## Data
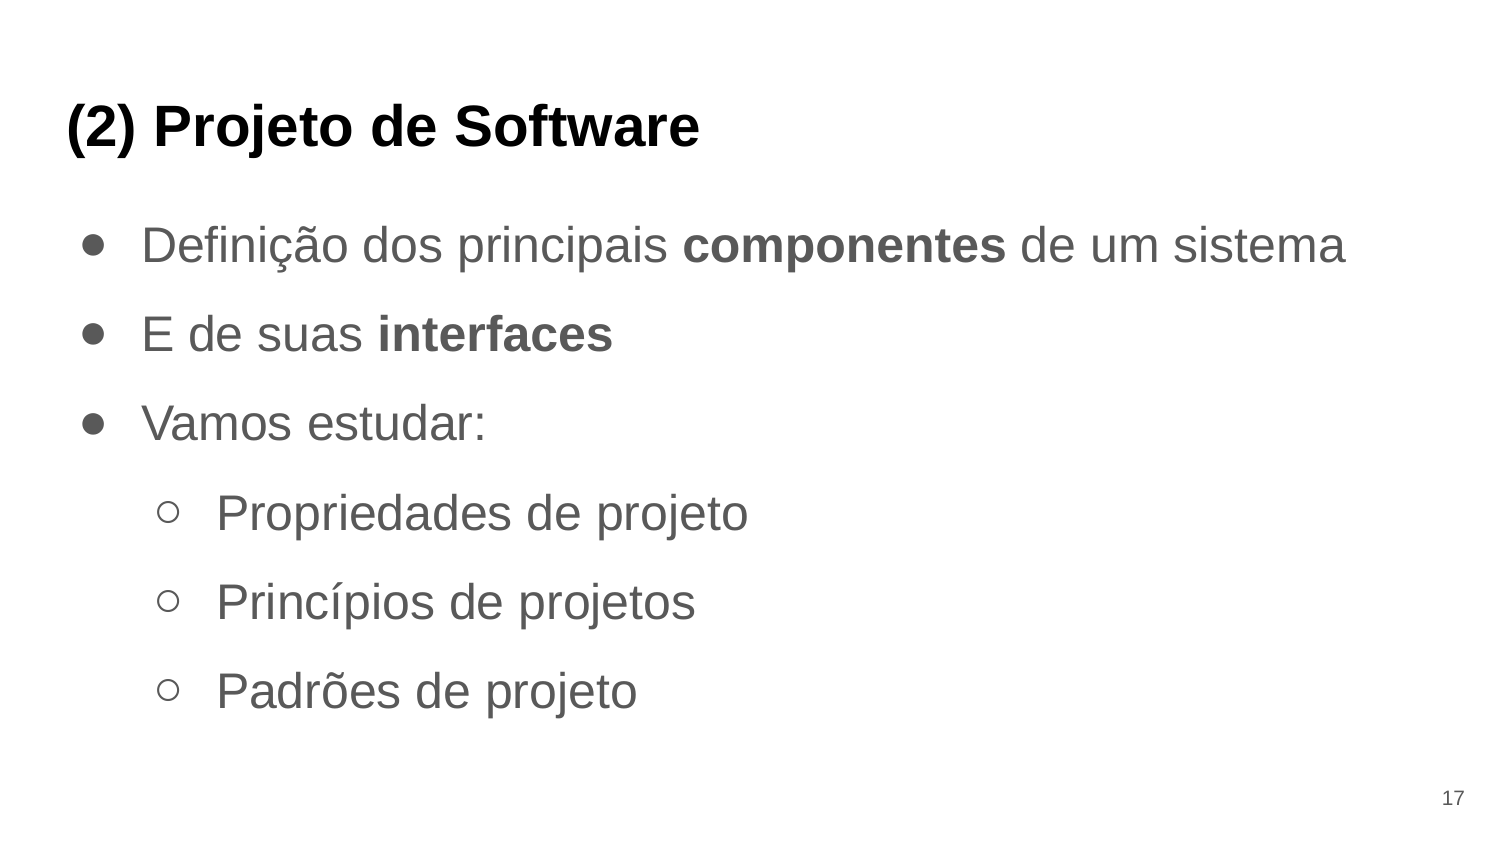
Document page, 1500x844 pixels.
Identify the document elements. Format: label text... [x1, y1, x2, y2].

list Definição dos principais componentes de um sistema E de suas interfaces Vamos estudar: Propriedades de projeto Princípios de projetos Padrões de projeto [51, 189, 1449, 750]
slide_number 17 [1389, 764, 1480, 830]
title (2) Projeto de Software [51, 72, 1449, 167]
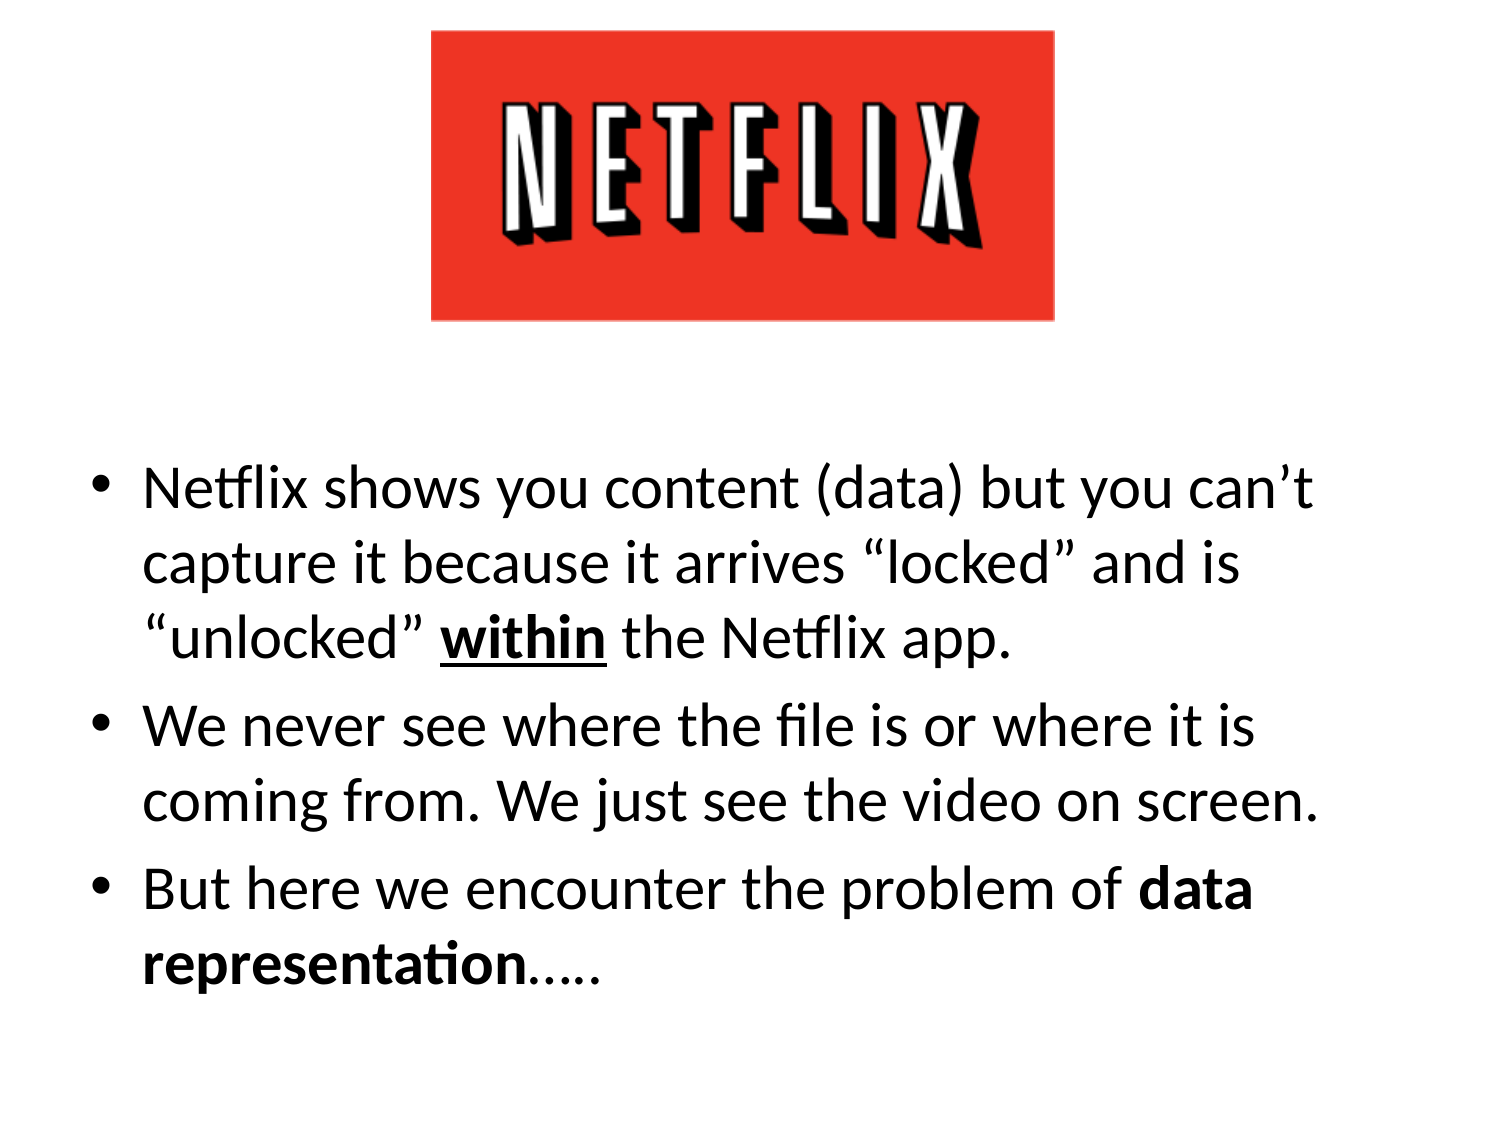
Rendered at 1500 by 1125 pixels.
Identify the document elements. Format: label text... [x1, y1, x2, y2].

list Netflix shows you content (data) but you can’t capture it because it arrives “locked” and is “unlocked” within the Netflix app. We never see where the file is or where it is coming from. We just see the video on screen. But here we encounter the problem of data representation….. [75, 262, 1425, 1005]
picture [430, 30, 1055, 322]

## Assignment
Count the lines in the listing above that include the word "pixels", and respond with that number alone.

## Response to this exercise
2